_TASK_: The records must be duplicated exactly, with every picture left out.

_INPUT MATERIAL_:
=== Begin Enclosure ===
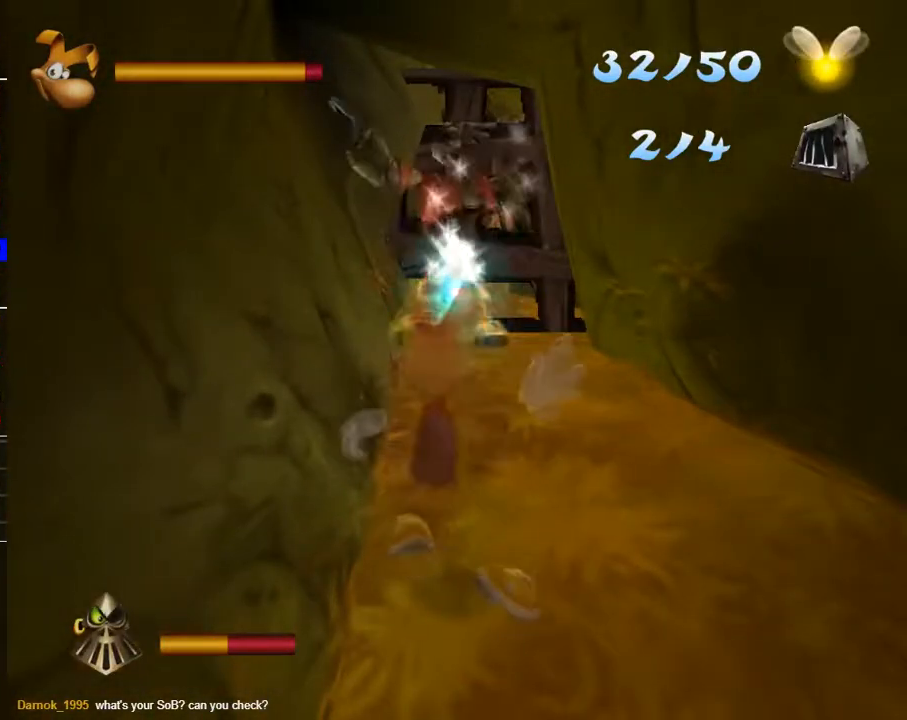
{"buttons": ["R2"], "left_stick": "center", "right_stick": "center", "events": [[50, "B", "down"], [150, "B", "up"], [233, "B", "down"], [300, "B", "up"], [400, "B", "down"], [500, "B", "up"]]}
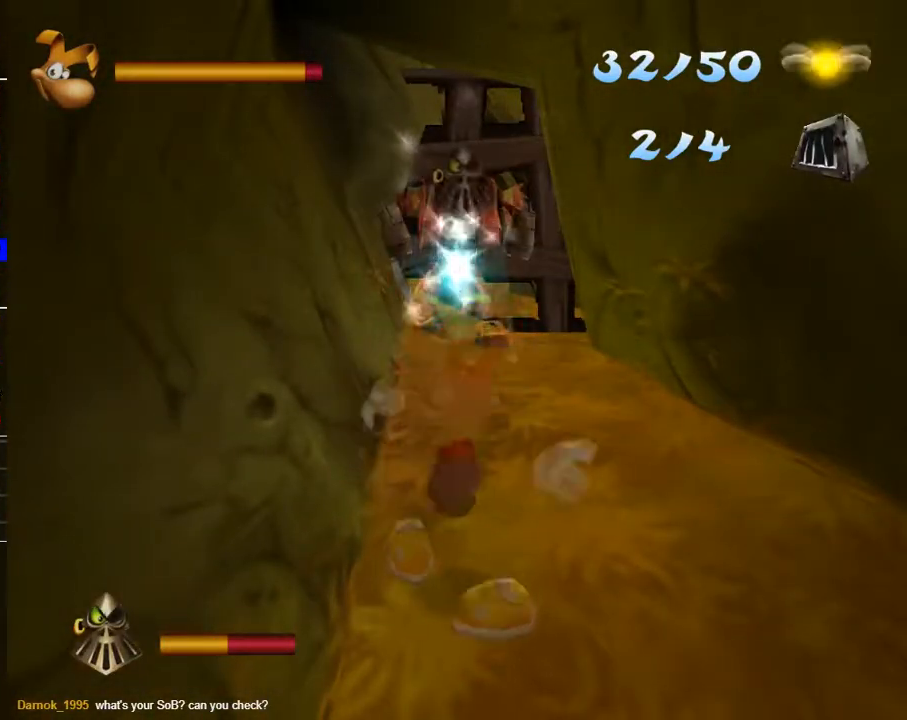
{"buttons": ["R2"], "left_stick": "center", "right_stick": "center", "events": [[17, "B", "down"], [300, "B", "up"], [333, "left_stick", "up"], [383, "B", "down"], [467, "B", "up"], [483, "left_stick", "center"]]}
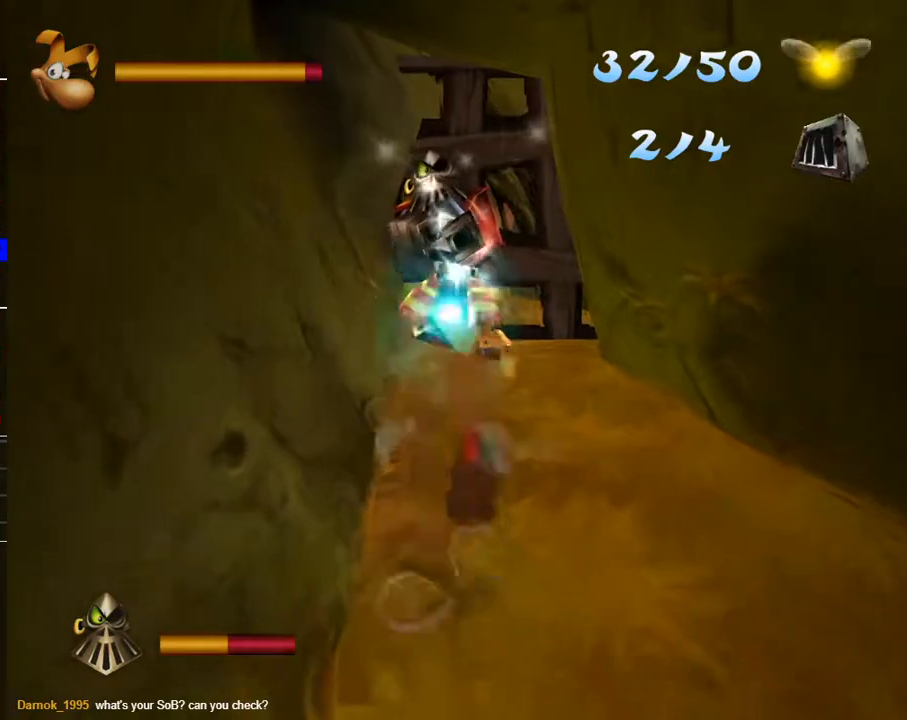
{"buttons": ["B", "R2"], "left_stick": "center", "right_stick": "center", "events": [[33, "B", "down"], [117, "B", "up"], [183, "B", "down"], [267, "B", "up"], [333, "B", "down"], [417, "B", "up"], [500, "B", "down"]]}
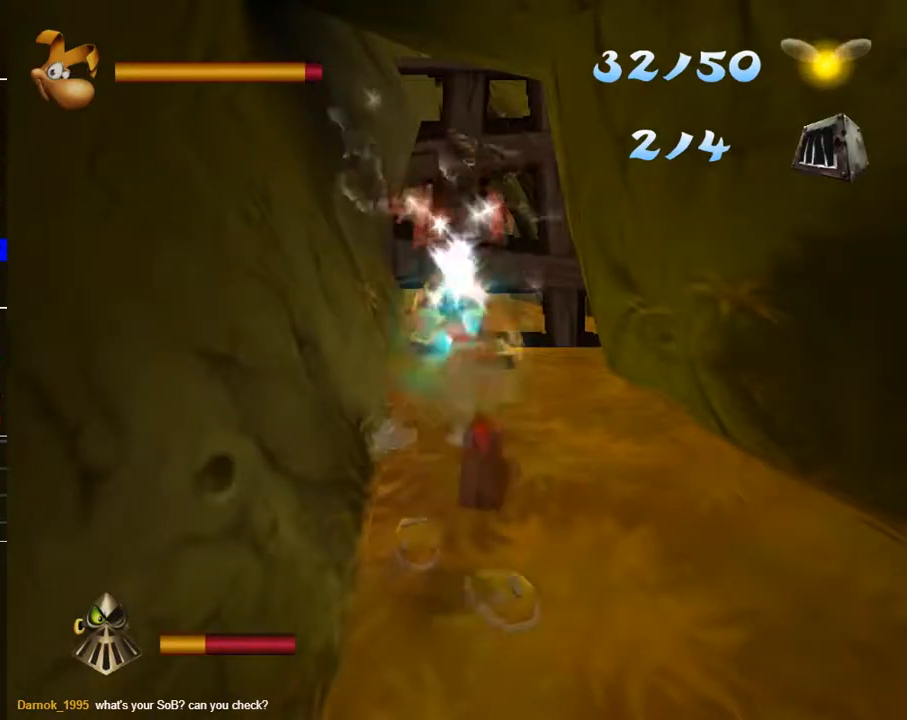
{"buttons": ["B", "R2"], "left_stick": "center", "right_stick": "center", "events": [[83, "B", "up"], [167, "B", "down"], [250, "B", "up"], [317, "B", "down"], [400, "B", "up"], [483, "B", "down"]]}
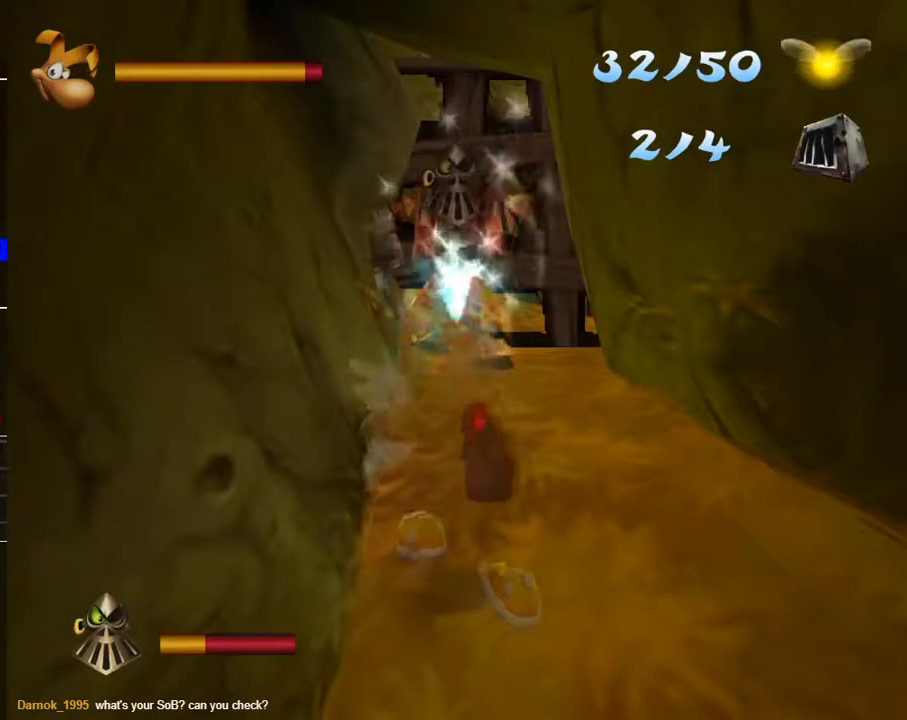
{"buttons": ["B", "R2"], "left_stick": "center", "right_stick": "center", "events": [[50, "B", "up"], [150, "B", "down"], [217, "B", "up"], [317, "B", "down"], [383, "B", "up"], [450, "B", "down"]]}
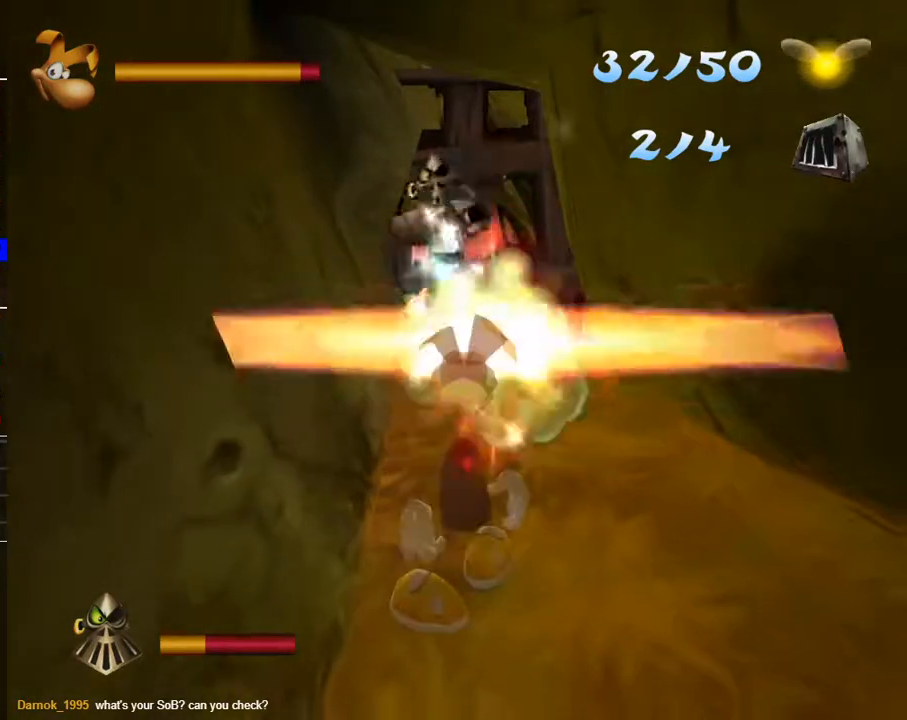
{"buttons": ["R2"], "left_stick": "center", "right_stick": "center", "events": [[183, "B", "up"], [250, "B", "down"], [350, "B", "up"], [433, "B", "down"], [483, "B", "up"]]}
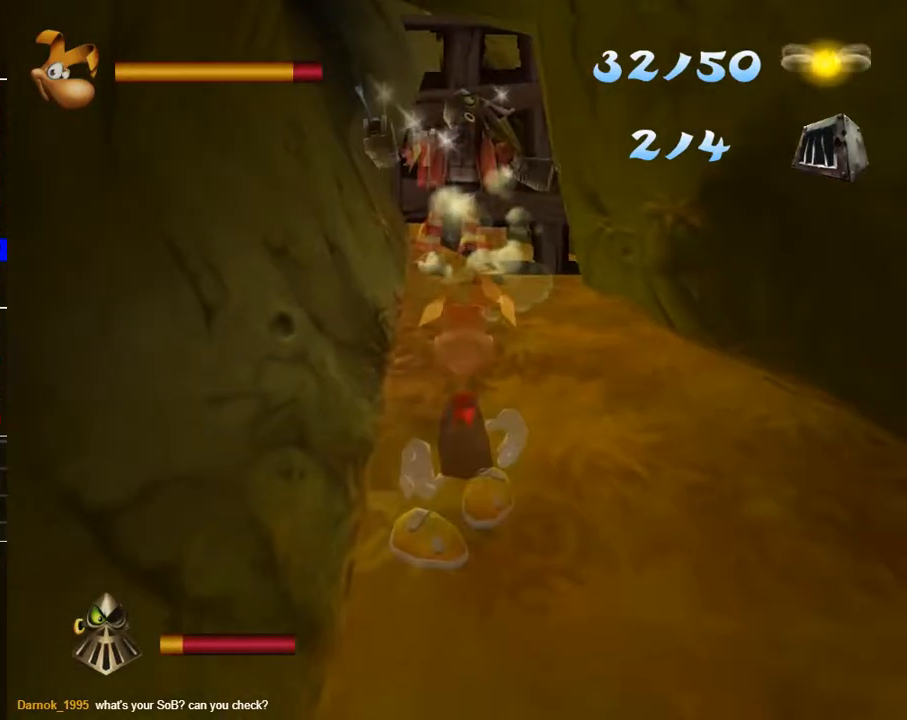
{"buttons": ["R2"], "left_stick": "center", "right_stick": "center", "events": [[100, "B", "down"], [167, "B", "up"], [250, "B", "down"], [317, "B", "up"], [417, "B", "down"], [483, "B", "up"]]}
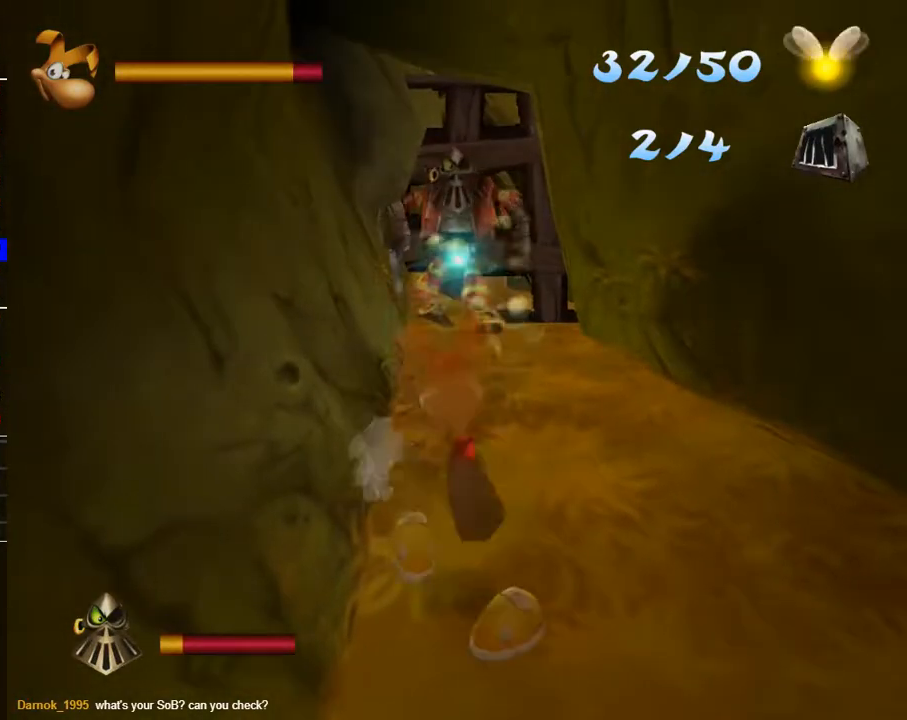
{"buttons": ["R2"], "left_stick": "center", "right_stick": "center", "events": [[67, "B", "down"], [133, "B", "up"], [217, "B", "down"], [283, "B", "up"], [400, "B", "down"], [467, "B", "up"]]}
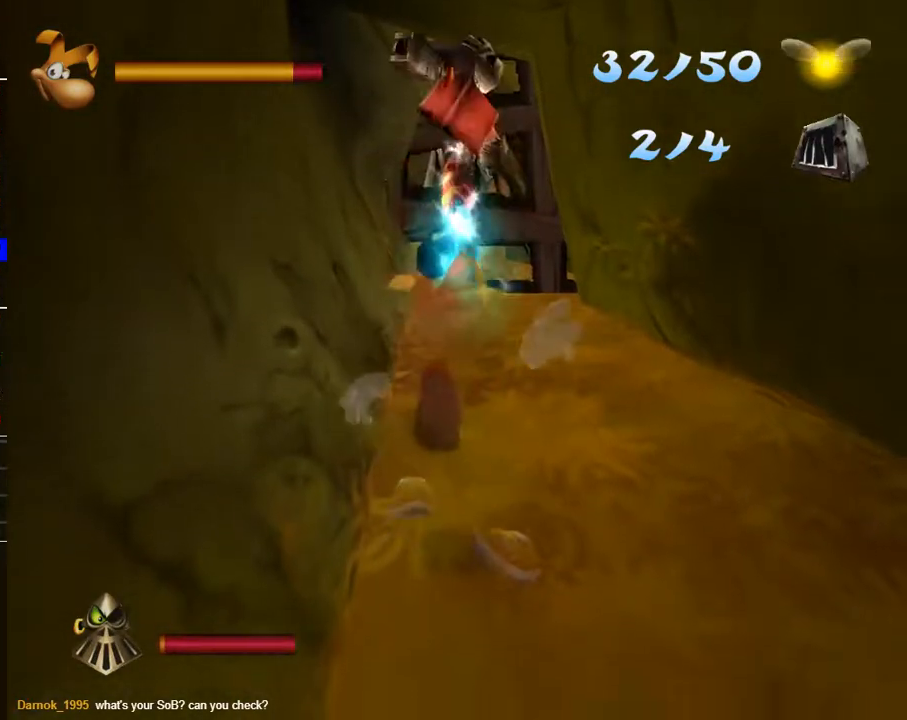
{"buttons": [], "left_stick": "down", "right_stick": "center", "events": [[67, "B", "down"], [167, "B", "up"], [183, "R2", "up"], [250, "Y", "down"], [283, "left_stick", "down"], [300, "Y", "up"]]}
=== End Enclosure ===
_REPLY_:
{"buttons": ["R2"], "left_stick": "center", "right_stick": "center", "events": [[50, "B", "down"], [150, "B", "up"], [233, "B", "down"], [300, "B", "up"], [400, "B", "down"], [500, "B", "up"]]}
{"buttons": ["R2"], "left_stick": "center", "right_stick": "center", "events": [[17, "B", "down"], [300, "B", "up"], [333, "left_stick", "up"], [383, "B", "down"], [467, "B", "up"], [483, "left_stick", "center"]]}
{"buttons": ["B", "R2"], "left_stick": "center", "right_stick": "center", "events": [[33, "B", "down"], [117, "B", "up"], [183, "B", "down"], [267, "B", "up"], [333, "B", "down"], [417, "B", "up"], [500, "B", "down"]]}
{"buttons": ["B", "R2"], "left_stick": "center", "right_stick": "center", "events": [[83, "B", "up"], [167, "B", "down"], [250, "B", "up"], [317, "B", "down"], [400, "B", "up"], [483, "B", "down"]]}
{"buttons": ["B", "R2"], "left_stick": "center", "right_stick": "center", "events": [[50, "B", "up"], [150, "B", "down"], [217, "B", "up"], [317, "B", "down"], [383, "B", "up"], [450, "B", "down"]]}
{"buttons": ["R2"], "left_stick": "center", "right_stick": "center", "events": [[183, "B", "up"], [250, "B", "down"], [350, "B", "up"], [433, "B", "down"], [483, "B", "up"]]}
{"buttons": ["R2"], "left_stick": "center", "right_stick": "center", "events": [[100, "B", "down"], [167, "B", "up"], [250, "B", "down"], [317, "B", "up"], [417, "B", "down"], [483, "B", "up"]]}
{"buttons": ["R2"], "left_stick": "center", "right_stick": "center", "events": [[67, "B", "down"], [133, "B", "up"], [217, "B", "down"], [283, "B", "up"], [400, "B", "down"], [467, "B", "up"]]}
{"buttons": [], "left_stick": "down", "right_stick": "center", "events": [[67, "B", "down"], [167, "B", "up"], [183, "R2", "up"], [250, "Y", "down"], [283, "left_stick", "down"], [300, "Y", "up"]]}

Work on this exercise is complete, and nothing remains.